Biosafety Bulletin Vol 3 Issue 1 – April 2016
A quarterly newsletter from the BU Office of Institutional Biosafety Committee
See the PDF of the April 2016 Biosafety Bulletin
NIH Site Visit
On February 24, 2016, NIH Office of Science Policy visited Boston University as a part of their decade long program to engage with and to evaluate performance of the IBCs around the country. They reviewed institutional documents pertaining to recombinant DNA and synthetic nucleic acid molecule research program, interviewed IBC chair, Institutional official, biosafety officer, IBC office staff, attending veterinarian and selected principal investigators. They commanded BU IBC program for running it as required by NIH and above. They only had minor issues with re-wording of one policy document and clarification on two mice bite incidents.
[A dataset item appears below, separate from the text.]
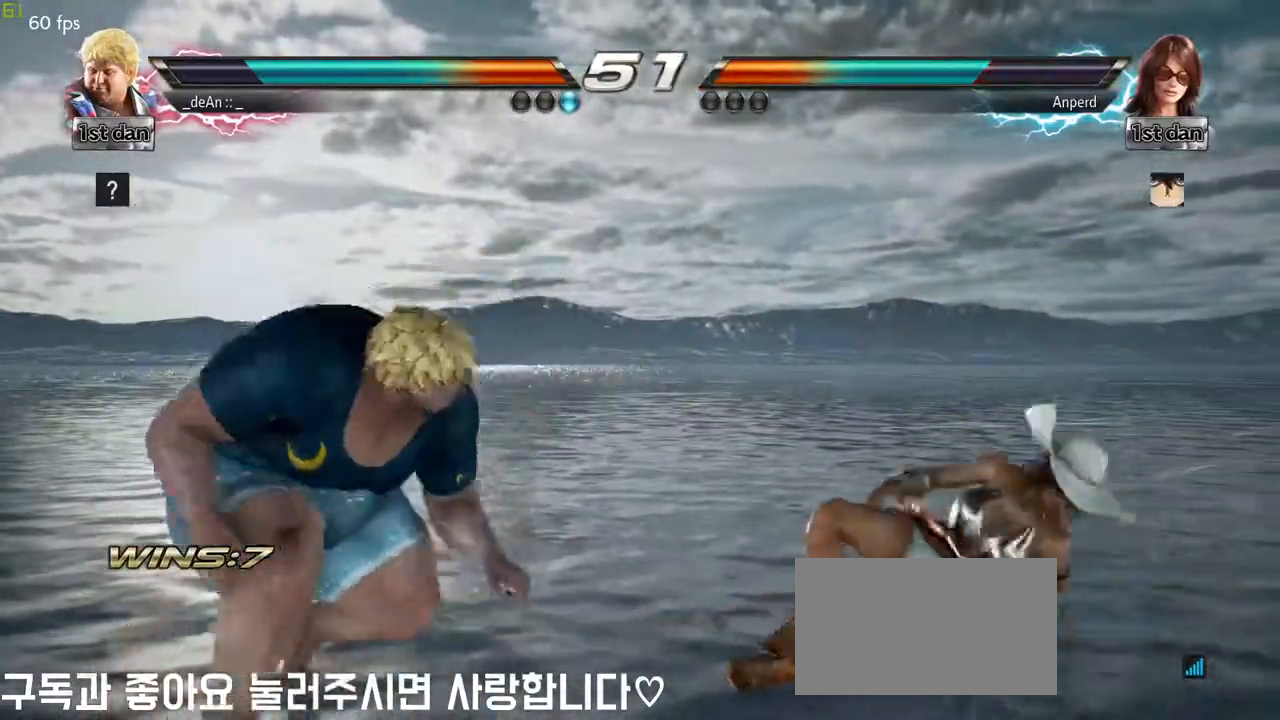
{"dt_ms": 500, "buttons": [], "left_stick": "center", "events": [[33, "left_stick", "down"], [50, "SQUARE", "down"], [150, "SQUARE", "up"], [200, "left_stick", "center"]]}
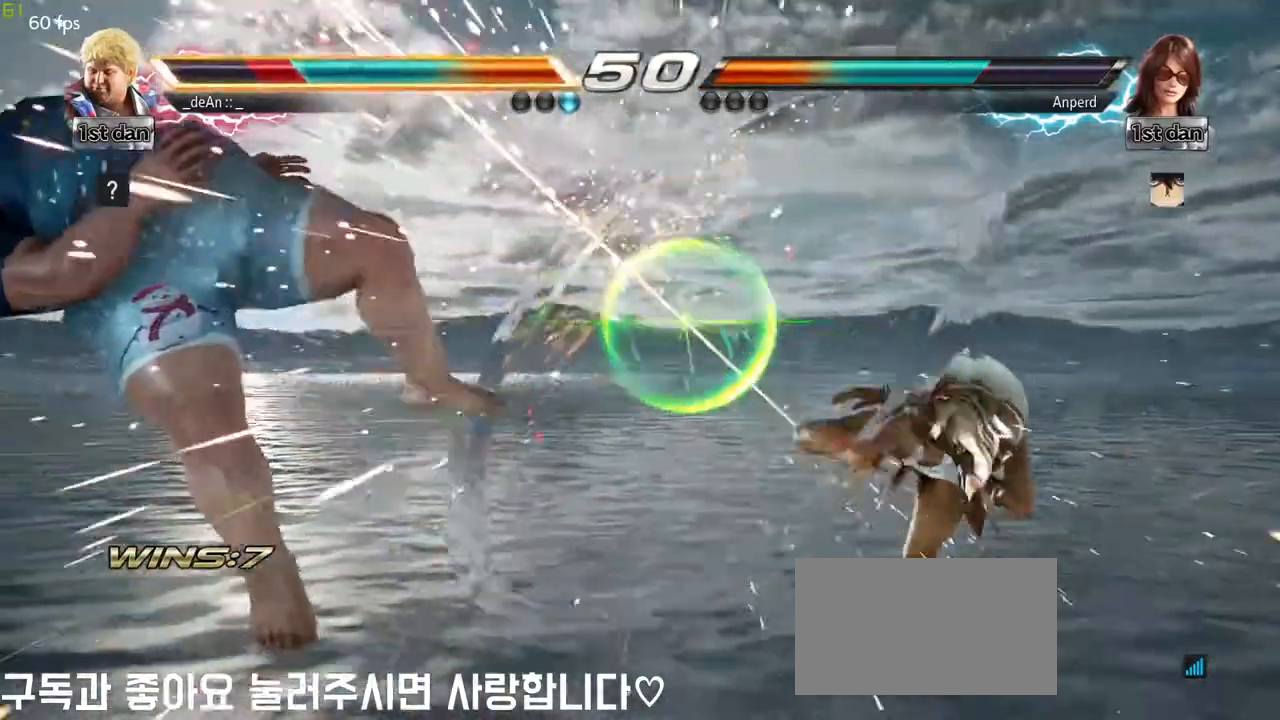
{"dt_ms": 500, "buttons": [], "left_stick": "center", "events": []}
IBC has addressed those issues.
ROHP clearance no longer tied to IBC approval
In a major policy change, the Research Compliance office announced that IBC will no longer withhold approval of new, 3-year or annual renewal of IBC protocols until ROHP clearance of all personnel are obtained. Going forward, the onus will be on the PI to make sure that individuals in the protocol have received medical clearance or have completed annual update before they start any laboratory work. PIs must assure in their applications that they agree to this policy. We expect that such policy change will help better adherence of the PIs to the compliance requirements.
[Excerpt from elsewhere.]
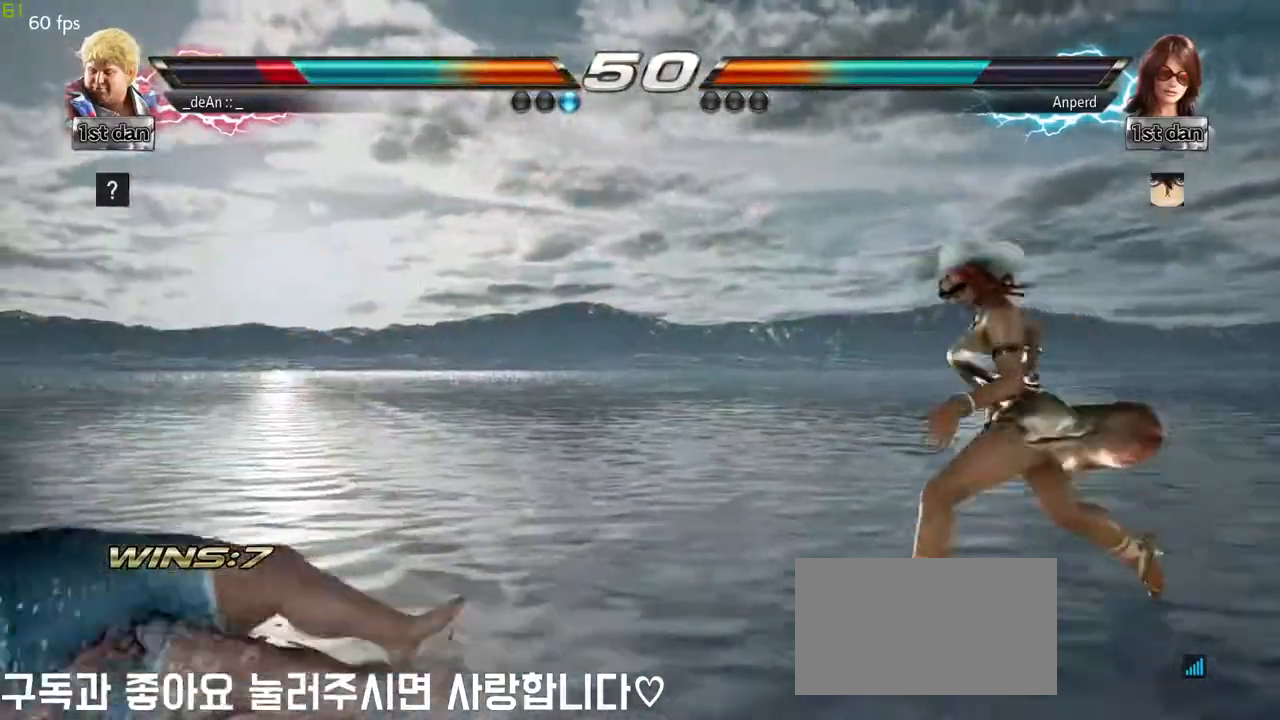
{"dt_ms": 500, "buttons": [], "left_stick": "center", "events": [[117, "left_stick", "down"], [133, "CIRCLE", "down"], [133, "CROSS", "down"], [217, "CIRCLE", "up"], [217, "CROSS", "up"], [350, "left_stick", "center"]]}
IBC Member Training Sessions
The IBC organized two training sessions during this past quarter to educate committee members on cutting edge technologies and animal field research practices. They included: 1) CRISPR/Cas9 Technology in Biological Research and 2) Fieldwork on Wild Orangutans: BioSafety Considerations. University faculties those are expert on the field, were invited to speak on these topics.
Changes in IBC
IBC members Dr. J. Levin (Director of Animal Science Center) and Dr. W. He (Manager of Research Safety) have recently left Boston University. Another member Dr. K. Kirsch (Associate Professor of Biochemistry) has stepped down from her role. IBC appreciates their years of dedicated service to the committee. Dr. Erin Sawyer has been appointed as a new member to the committee as Attending Veterinarian.
Tips
- When submitting any IBC protocol in RIMS, make sure to choose appropriate submission type in the ‘Overview and Grants Funding Information’ section. RIMS will continue to send reminders if correct submission type is not chosen.
- Annual renewals are due by the anniversary date of original or 3-year application approval date. If your annual renewal has been approved earlier than the required date and you choose to submit an amendment before the original anniversary date, RIMS will AGAIN start sending reminders asking you to submit annual renewal. To avoid these perplexing reminders, you must still choose ‘Annual Renewal’ as the submission type in this case.
- Boston Public Health Commission (BPHC) policy requires that all rDNA work must be registered with the institutional IBC. As such, even if you are doing something that are considered exempt according to NIH Guidelines for recombinant DNA and synthetic nucleic acids (such as cloning genes from risk group 1 [RG1] organisms in RG1 vectors such as E. coli K12 or C. elegans), you must still submit your research protocol to IBC via RIMS for approval.
- If you are adding a new BSL2 agent in your IACUC protocol, such as new pathogenic bacteria or virus, animal injection of human/non-human primate cell lines or viral vectors, that has not been mentioned previously in your IBC protocol, make sure you submit an appropriate amendment of your IBC protocol. Your IACUC protocol may not be approved until this is done.